KUALA LUMPUR, Feb 26 (Bernama) -- Malayan Banking Bhd’s (Maybank) net profit rose 4.2 per cent to RM10.51 billion for the financial year ended Dec 31, 2025 (FY2025), from RM10.08 billion a year earlier, supported by steady income growth, disciplined cost management and resilient asset quality.
Revenue, however, slipped to RM66.36 billion from RM68.94 billion, the bank said in a filing with Bursa Malaysia today.
Net interest income and Islamic banking income rose by RM656.5 million, or 3.1 per cent, to RM21.81 billion in FY2025.
Insurance and takaful services income increased by RM471.2 million, or 36.7 per cent year-on-year, to RM1.75 billion.
Other operating income slipped marginally to RM9.01 billion from RM9.06 billion, mainly due to an unrealised mark-to-market loss of RM66.4 million on financial liabilities at fair value through profit or loss (FVTPL) and a lower gain of RM629.2 million on disposal of financial assets at FVTPL.
The decline was partly offset by a RM1.00 billion higher realised gain on derivatives, a RM297.6 million increase in foreign exchange gains, a RM767.3 million lower unrealised mark-to-market loss on derivatives, and a RM212.7 million higher gain on disposal of financial investments at fair value through other comprehensive income (FVOCI).
Overhead expenses rose 2.6 per cent to RM14.83 billion, driven by higher personnel costs of RM137.8 million, administrative and general expenses of RM126.4 million, establishment costs of RM106.3 million and marketing expenses of RM8.5 million.
Net allowances for impairment losses on loans, advances, financing and other debts improved by 66.4 per cent to RM562.1 million, while net allowances for impairment losses on financial investments rose to RM847.2 million.
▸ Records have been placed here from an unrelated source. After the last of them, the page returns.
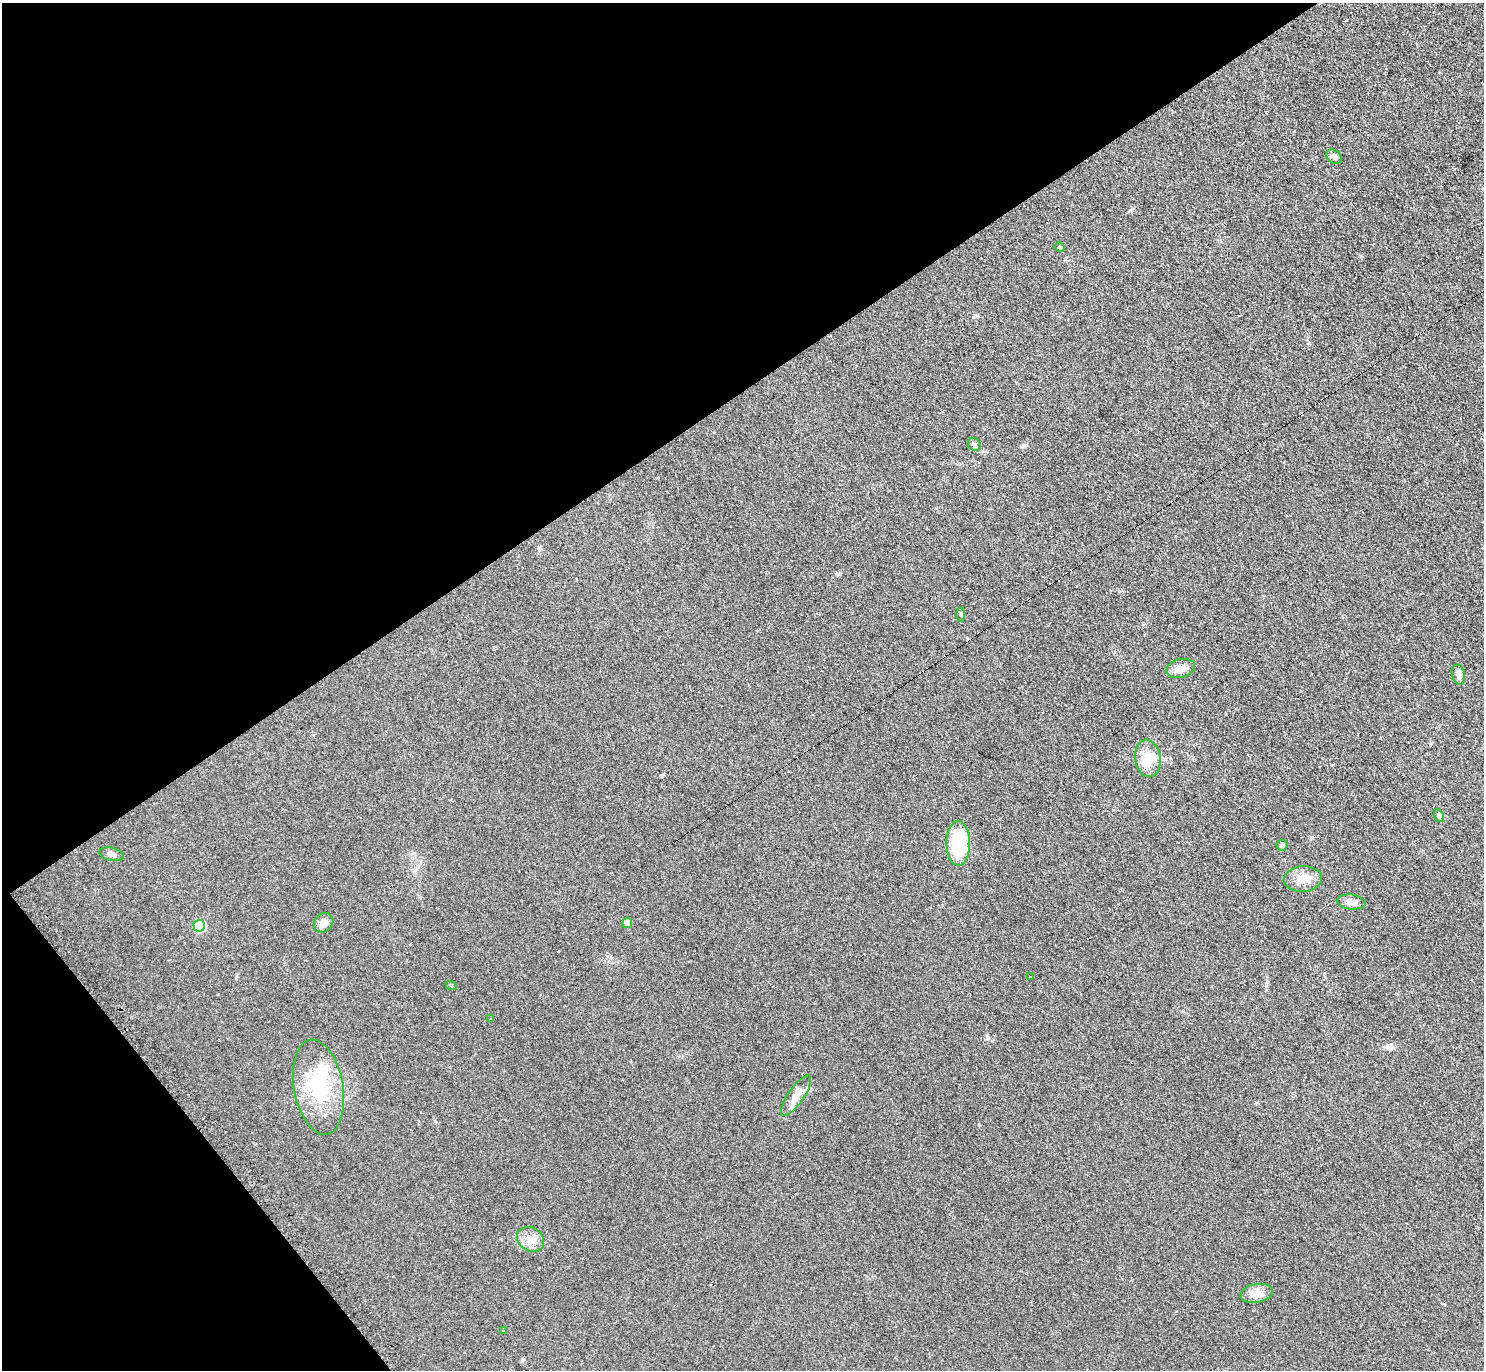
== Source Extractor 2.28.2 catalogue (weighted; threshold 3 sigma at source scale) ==
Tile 5 of 4 x 4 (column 1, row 2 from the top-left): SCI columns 7-1488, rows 2896-4263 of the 5950 x 5938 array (HDU 1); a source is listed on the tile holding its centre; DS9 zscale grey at full resolution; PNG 1486 x 1372 px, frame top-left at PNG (2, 3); each listed source drawn as its Kron ellipse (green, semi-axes under 4 px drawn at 4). Shown black and unused: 34% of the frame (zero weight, under 2 of 3 exposures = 2% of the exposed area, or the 3 px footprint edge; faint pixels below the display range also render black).
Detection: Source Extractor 2.28.2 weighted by HDU 2 'WHT'; one run over the whole footprint, this tile lists its part. Background 0.0961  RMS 0.012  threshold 0.0518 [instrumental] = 3 sigma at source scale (4.5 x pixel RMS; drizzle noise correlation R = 1.50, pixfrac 1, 0.05/0.05 arcsec/px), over >= 5 px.
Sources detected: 27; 1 inside a brighter object's white glare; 1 cosmic-ray / hot-pixel residue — neither listed nor drawn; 1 inside a brighter listed object's ellipse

For the fourth quarter (4Q) ended Dec 31, 2025, net profit increased to RM2.67 billion from RM2.53 billion a year earlier, while revenue declined to RM15.81 billion from RM16.73 billion.
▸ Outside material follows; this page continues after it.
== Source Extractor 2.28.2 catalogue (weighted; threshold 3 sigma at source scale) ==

Quarterly net interest income and Islamic banking income grew 7.6 per cent year-on-year to RM5.77 billion, while insurance and takaful service results improved to RM584.6 million.
Other operating income fell to RM1.49 million in 4Q, mainly due to a lower unrealised mark-to-market gain of RM1.59 billion on financial liabilities at FVTPL and a RM460.5 million lower gain on disposal of financial assets at FVTPL.
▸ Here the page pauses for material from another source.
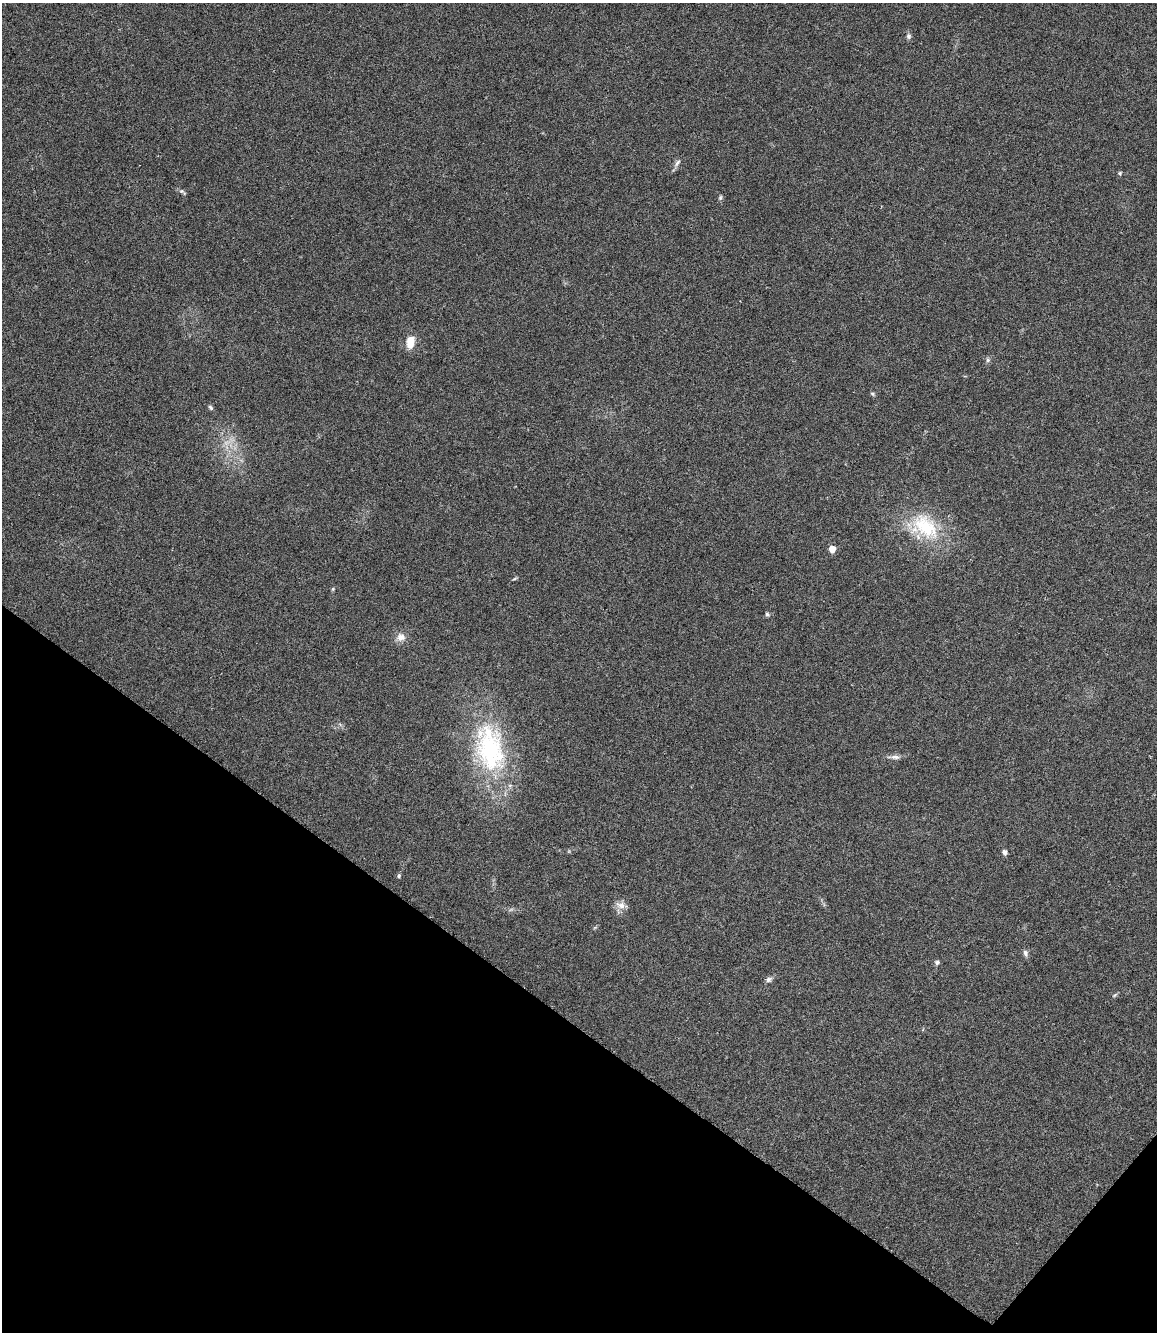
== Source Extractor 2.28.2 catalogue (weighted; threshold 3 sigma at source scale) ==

The decline was cushioned by a RM611.9 million lower unrealised mark-to-market loss on derivatives, an unrealised mark-to-market gain of RM444.6 million on financial investments at FVTPL, a net foreign exchange gain of RM75.5 million and a RM191.5 million higher realised gain on derivatives.
Net allowances for impairment losses on loans, advances, financing and other debts fell by RM435.9 million in the quarter, while allowances for impairment losses on financial investments stood at RM175.4 million.
In a separate statement, chairman Tan Sri Ir Zamzamzairani Mohd Isa said the group’s full-year performance reflected the resilience of its diversified franchise and the strength of its balance sheet.
He said Maybank delivered improved profitability and returns while maintaining strong capital and liquidity buffers, underpinned by prudent risk management and disciplined execution.
Group chief financial officer Shafiq Abdul Jabbar said 2025 marked the conclusion of the bank’s M25+ strategy, during which it strengthened its regional franchise, accelerated its digital transformation, and enhanced its customer-centric capabilities.
He said the group grew core fee income, reinforced its deposit franchise, improved asset quality and strengthened capital, while deepening its leadership positions across ASEAN.
Maybank declared a second interim cash dividend of 33 sen per share, bringing total dividends for FY2025 to 63 sen per share, equivalent to a payout ratio of 72.4 per cent and a dividend yield of 6.0 per cent.